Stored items
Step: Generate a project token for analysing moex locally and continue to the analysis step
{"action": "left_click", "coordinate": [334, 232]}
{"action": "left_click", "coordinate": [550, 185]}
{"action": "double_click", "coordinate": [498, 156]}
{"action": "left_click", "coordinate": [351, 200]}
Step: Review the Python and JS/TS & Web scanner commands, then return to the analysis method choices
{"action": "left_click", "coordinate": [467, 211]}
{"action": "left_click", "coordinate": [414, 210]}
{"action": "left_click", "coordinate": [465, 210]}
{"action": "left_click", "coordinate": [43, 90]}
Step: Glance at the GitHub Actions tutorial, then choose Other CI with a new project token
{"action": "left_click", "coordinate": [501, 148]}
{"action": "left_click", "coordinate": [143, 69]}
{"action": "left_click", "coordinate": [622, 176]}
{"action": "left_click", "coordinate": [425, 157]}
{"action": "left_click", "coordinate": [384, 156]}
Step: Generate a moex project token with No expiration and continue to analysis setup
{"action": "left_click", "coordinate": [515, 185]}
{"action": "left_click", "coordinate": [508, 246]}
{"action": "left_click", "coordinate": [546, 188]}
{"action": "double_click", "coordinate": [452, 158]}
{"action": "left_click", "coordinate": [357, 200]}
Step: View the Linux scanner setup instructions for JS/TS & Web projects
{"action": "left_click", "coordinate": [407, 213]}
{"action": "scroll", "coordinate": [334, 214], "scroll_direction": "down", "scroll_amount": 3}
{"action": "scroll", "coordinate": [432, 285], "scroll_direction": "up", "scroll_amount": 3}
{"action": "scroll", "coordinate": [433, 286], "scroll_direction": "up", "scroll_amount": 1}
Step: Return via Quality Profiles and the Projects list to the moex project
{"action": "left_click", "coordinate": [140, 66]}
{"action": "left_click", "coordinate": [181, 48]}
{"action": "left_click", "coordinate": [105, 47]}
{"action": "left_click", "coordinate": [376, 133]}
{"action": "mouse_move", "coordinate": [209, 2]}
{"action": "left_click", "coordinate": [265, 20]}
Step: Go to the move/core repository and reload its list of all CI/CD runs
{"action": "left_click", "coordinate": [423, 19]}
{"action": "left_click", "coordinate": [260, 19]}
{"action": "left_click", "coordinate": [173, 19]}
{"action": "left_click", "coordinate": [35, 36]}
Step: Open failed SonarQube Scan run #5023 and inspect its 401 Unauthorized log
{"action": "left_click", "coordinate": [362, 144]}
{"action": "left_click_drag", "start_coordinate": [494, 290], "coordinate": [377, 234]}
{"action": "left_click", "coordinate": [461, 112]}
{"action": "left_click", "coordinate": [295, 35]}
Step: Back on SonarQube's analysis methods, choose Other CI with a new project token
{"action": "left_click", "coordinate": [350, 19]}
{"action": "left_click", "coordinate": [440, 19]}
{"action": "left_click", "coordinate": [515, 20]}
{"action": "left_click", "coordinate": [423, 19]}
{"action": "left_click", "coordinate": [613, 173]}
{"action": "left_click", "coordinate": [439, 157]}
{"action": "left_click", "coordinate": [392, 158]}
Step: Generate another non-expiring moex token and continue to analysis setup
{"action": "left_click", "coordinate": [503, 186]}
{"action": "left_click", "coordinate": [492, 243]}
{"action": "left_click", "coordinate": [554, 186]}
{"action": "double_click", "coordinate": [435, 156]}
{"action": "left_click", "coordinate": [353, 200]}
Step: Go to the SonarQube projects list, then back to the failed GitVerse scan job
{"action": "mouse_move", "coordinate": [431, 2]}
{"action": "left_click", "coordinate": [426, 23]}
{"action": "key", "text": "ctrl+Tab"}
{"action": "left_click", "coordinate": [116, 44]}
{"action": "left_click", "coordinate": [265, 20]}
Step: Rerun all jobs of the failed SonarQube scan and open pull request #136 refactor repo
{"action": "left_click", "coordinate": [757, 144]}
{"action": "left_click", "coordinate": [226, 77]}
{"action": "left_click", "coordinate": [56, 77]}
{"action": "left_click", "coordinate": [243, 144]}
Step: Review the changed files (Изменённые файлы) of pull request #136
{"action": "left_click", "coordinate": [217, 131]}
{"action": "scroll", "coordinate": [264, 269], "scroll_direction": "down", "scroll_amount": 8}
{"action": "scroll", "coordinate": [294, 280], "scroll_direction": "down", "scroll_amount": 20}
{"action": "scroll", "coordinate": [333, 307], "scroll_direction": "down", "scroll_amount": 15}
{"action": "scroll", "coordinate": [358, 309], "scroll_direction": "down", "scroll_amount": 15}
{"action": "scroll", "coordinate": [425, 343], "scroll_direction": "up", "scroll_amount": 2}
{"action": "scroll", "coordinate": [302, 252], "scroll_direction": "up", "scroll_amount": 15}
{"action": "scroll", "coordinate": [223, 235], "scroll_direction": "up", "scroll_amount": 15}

= What is expected =
Without leaving anything out, quote all the data.

= Result of the exercise =
Step: Generate a project token for analysing moex locally and continue to the analysis step
{"action": "left_click", "coordinate": [334, 232]}
{"action": "left_click", "coordinate": [550, 185]}
{"action": "double_click", "coordinate": [498, 156]}
{"action": "left_click", "coordinate": [351, 200]}
Step: Review the Python and JS/TS & Web scanner commands, then return to the analysis method choices
{"action": "left_click", "coordinate": [467, 211]}
{"action": "left_click", "coordinate": [414, 210]}
{"action": "left_click", "coordinate": [465, 210]}
{"action": "left_click", "coordinate": [43, 90]}
Step: Glance at the GitHub Actions tutorial, then choose Other CI with a new project token
{"action": "left_click", "coordinate": [501, 148]}
{"action": "left_click", "coordinate": [143, 69]}
{"action": "left_click", "coordinate": [622, 176]}
{"action": "left_click", "coordinate": [425, 157]}
{"action": "left_click", "coordinate": [384, 156]}
Step: Generate a moex project token with No expiration and continue to analysis setup
{"action": "left_click", "coordinate": [515, 185]}
{"action": "left_click", "coordinate": [508, 246]}
{"action": "left_click", "coordinate": [546, 188]}
{"action": "double_click", "coordinate": [452, 158]}
{"action": "left_click", "coordinate": [357, 200]}
Step: View the Linux scanner setup instructions for JS/TS & Web projects
{"action": "left_click", "coordinate": [407, 213]}
{"action": "scroll", "coordinate": [334, 214], "scroll_direction": "down", "scroll_amount": 3}
{"action": "scroll", "coordinate": [432, 285], "scroll_direction": "up", "scroll_amount": 3}
{"action": "scroll", "coordinate": [433, 286], "scroll_direction": "up", "scroll_amount": 1}
Step: Return via Quality Profiles and the Projects list to the moex project
{"action": "left_click", "coordinate": [140, 66]}
{"action": "left_click", "coordinate": [181, 48]}
{"action": "left_click", "coordinate": [105, 47]}
{"action": "left_click", "coordinate": [376, 133]}
{"action": "mouse_move", "coordinate": [209, 2]}
{"action": "left_click", "coordinate": [265, 20]}
Step: Go to the move/core repository and reload its list of all CI/CD runs
{"action": "left_click", "coordinate": [423, 19]}
{"action": "left_click", "coordinate": [260, 19]}
{"action": "left_click", "coordinate": [173, 19]}
{"action": "left_click", "coordinate": [35, 36]}
Step: Open failed SonarQube Scan run #5023 and inspect its 401 Unauthorized log
{"action": "left_click", "coordinate": [362, 144]}
{"action": "left_click_drag", "start_coordinate": [494, 290], "coordinate": [377, 234]}
{"action": "left_click", "coordinate": [461, 112]}
{"action": "left_click", "coordinate": [295, 35]}
Step: Back on SonarQube's analysis methods, choose Other CI with a new project token
{"action": "left_click", "coordinate": [350, 19]}
{"action": "left_click", "coordinate": [440, 19]}
{"action": "left_click", "coordinate": [515, 20]}
{"action": "left_click", "coordinate": [423, 19]}
{"action": "left_click", "coordinate": [613, 173]}
{"action": "left_click", "coordinate": [439, 157]}
{"action": "left_click", "coordinate": [392, 158]}
Step: Generate another non-expiring moex token and continue to analysis setup
{"action": "left_click", "coordinate": [503, 186]}
{"action": "left_click", "coordinate": [492, 243]}
{"action": "left_click", "coordinate": [554, 186]}
{"action": "double_click", "coordinate": [435, 156]}
{"action": "left_click", "coordinate": [353, 200]}
Step: Go to the SonarQube projects list, then back to the failed GitVerse scan job
{"action": "mouse_move", "coordinate": [431, 2]}
{"action": "left_click", "coordinate": [426, 23]}
{"action": "key", "text": "ctrl+Tab"}
{"action": "left_click", "coordinate": [116, 44]}
{"action": "left_click", "coordinate": [265, 20]}
Step: Rerun all jobs of the failed SonarQube scan and open pull request #136 refactor repo
{"action": "left_click", "coordinate": [757, 144]}
{"action": "left_click", "coordinate": [226, 77]}
{"action": "left_click", "coordinate": [56, 77]}
{"action": "left_click", "coordinate": [243, 144]}
Step: Review the changed files (Изменённые файлы) of pull request #136
{"action": "left_click", "coordinate": [217, 131]}
{"action": "scroll", "coordinate": [264, 269], "scroll_direction": "down", "scroll_amount": 8}
{"action": "scroll", "coordinate": [294, 280], "scroll_direction": "down", "scroll_amount": 20}
{"action": "scroll", "coordinate": [333, 307], "scroll_direction": "down", "scroll_amount": 15}
{"action": "scroll", "coordinate": [358, 309], "scroll_direction": "down", "scroll_amount": 15}
{"action": "scroll", "coordinate": [425, 343], "scroll_direction": "up", "scroll_amount": 2}
{"action": "scroll", "coordinate": [302, 252], "scroll_direction": "up", "scroll_amount": 15}
{"action": "scroll", "coordinate": [223, 235], "scroll_direction": "up", "scroll_amount": 15}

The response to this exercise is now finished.